Ordinarily, a Ridley Scott directed film that involves space is associated with drooling Xenomorphs who have acid for blood. This time, Scott is directing The Martian – an adaptation based on Andy Weir’s novel about an astronaut named Mark Watney (Matt Damon), who’s accidentally left on Mars (oops!), his battle for survival, and the efforts to bring him back home.

For those wondering, Matt Damon’s journey in The Martian is not a spinoff of Interstellar. It doesn’t show Mann’s Lazarus Mission up until Cooper finds him covered in plastic like a microwave burrito. The Drew Goddard adapted screenplay is much lighter and funnier than Iterstellar and most “stranded survival” films of its kind.

Instead of focusing on Watney’s loneliness and his slow spiral into craziness  (See: Castaway), the film focuses on the science Watney uses to survive and the efforts from NASA, science and otherwise, to help him survive on a planet with no water, no water, and nasty sand storms.

The Martian is one of the most beautifully shot films of the year. Cinematographer Dariusz Wolski, who previously worked with Scott on Exodus: Gods and Kings and The Counselor, adds his magical touch.  Everything at NASA is dark and shaded like everyone is working in the shadows while Mars is a beautiful deserted planet that’s bright red and grays. Being stranded never looked so good.

The best part – It’s a movie about science that actually uses science to support all the decisions that are made. No matter how unbelievable or how much “MacGyvering” Watney uses to save his life time-and-time again, there’s a scientific reason why and it’s explained.
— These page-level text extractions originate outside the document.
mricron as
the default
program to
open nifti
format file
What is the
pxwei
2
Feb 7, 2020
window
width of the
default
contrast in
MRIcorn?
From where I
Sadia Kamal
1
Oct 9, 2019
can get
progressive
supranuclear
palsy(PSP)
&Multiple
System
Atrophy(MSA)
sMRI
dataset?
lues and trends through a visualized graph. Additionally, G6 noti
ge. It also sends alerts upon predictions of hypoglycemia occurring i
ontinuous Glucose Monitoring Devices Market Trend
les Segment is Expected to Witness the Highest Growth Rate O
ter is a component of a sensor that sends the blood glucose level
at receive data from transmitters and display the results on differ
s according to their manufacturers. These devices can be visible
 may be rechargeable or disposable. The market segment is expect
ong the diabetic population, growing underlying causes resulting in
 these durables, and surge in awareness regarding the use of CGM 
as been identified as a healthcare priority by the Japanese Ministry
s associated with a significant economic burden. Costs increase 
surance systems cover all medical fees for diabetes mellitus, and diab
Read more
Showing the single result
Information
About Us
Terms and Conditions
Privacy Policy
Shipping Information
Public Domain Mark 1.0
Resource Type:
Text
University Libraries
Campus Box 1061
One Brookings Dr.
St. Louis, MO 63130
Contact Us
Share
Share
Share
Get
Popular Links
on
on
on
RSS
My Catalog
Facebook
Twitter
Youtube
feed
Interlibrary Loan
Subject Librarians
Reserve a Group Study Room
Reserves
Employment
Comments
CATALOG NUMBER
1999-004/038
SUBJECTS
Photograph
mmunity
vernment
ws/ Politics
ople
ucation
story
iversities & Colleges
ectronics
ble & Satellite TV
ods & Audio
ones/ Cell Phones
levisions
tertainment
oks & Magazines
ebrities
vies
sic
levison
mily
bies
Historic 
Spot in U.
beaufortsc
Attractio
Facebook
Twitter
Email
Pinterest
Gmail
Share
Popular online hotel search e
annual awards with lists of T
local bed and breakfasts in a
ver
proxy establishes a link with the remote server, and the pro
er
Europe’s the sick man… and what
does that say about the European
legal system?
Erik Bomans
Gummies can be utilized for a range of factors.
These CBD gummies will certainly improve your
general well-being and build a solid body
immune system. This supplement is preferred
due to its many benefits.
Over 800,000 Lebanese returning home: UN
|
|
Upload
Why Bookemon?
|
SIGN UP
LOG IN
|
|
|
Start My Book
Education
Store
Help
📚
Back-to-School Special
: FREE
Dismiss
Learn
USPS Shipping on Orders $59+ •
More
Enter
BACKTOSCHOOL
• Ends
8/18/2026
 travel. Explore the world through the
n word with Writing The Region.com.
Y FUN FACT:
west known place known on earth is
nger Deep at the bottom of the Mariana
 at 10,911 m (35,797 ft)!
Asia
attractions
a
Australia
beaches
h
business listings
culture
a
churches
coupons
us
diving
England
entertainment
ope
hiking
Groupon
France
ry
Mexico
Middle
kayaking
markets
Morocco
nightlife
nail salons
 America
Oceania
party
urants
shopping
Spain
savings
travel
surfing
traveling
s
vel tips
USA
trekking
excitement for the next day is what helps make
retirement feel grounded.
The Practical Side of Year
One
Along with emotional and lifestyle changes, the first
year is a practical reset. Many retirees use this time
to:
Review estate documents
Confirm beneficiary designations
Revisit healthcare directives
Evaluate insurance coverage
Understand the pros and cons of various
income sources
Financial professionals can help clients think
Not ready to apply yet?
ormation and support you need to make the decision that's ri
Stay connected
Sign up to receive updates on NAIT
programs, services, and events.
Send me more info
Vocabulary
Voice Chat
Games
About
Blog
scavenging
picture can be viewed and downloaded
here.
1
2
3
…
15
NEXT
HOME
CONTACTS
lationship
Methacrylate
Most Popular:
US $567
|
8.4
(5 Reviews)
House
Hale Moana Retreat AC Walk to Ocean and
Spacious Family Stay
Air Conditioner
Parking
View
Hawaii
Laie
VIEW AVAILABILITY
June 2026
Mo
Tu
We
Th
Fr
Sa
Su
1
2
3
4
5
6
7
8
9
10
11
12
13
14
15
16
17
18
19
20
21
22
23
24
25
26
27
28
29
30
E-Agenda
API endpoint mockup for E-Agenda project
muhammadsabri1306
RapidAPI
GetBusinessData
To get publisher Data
Damon is the star of the film, but his supporting cast is just as good. Jeff Daniels, Kristen Wiig, Michael Pena, Chiwetel Ejiofor Jessica Chastain, Donald Glover, Kate Mara, and everyone’s favorite Winter Soldier Sebastian Stan add a comedic touch and some levity to a film that should be much more frightening. One of the best scenes involves a Lord of the Rings joke with Sean Bean in the room. Seriously, there’s a bit about Lord of the Rings that takes place in a NASA office with Sean Bean present. That has to be worth at least 100 Nerd Points.

The only issue is the film – it never feels like Mark Watney is in danger. There’s nothing more dangerous than space. What’s even more dangerous is being stranded in space on a planet with no water and minimal food. The script says he’s in danger, we know Mars is dangerous, we know Watney’s Space Uber is going to take years to arrive, yet it never actually feels like he’s in danger.

Maybe it’s the tone of the film that relieves any tension during Watney’s “Castaway” moments. A little more, “I don’t know if he’s going to make it” would’ve helped add some tension. Just a little bit.

The Martian is the kind of big budget popcorn movie that needs to be seen in theaters. This Ridley Scott’s best film since Kingdom of Heaven. Despite it being a predictable space drama with a 141 min runtime, the film is a lot fun and edited in a way that doesn’t make it feel like long. A fantastic screenplay, breathtaking cinematography, and electrifying performances always make for an exciting time at the movies. The Martian nails all three, and then some.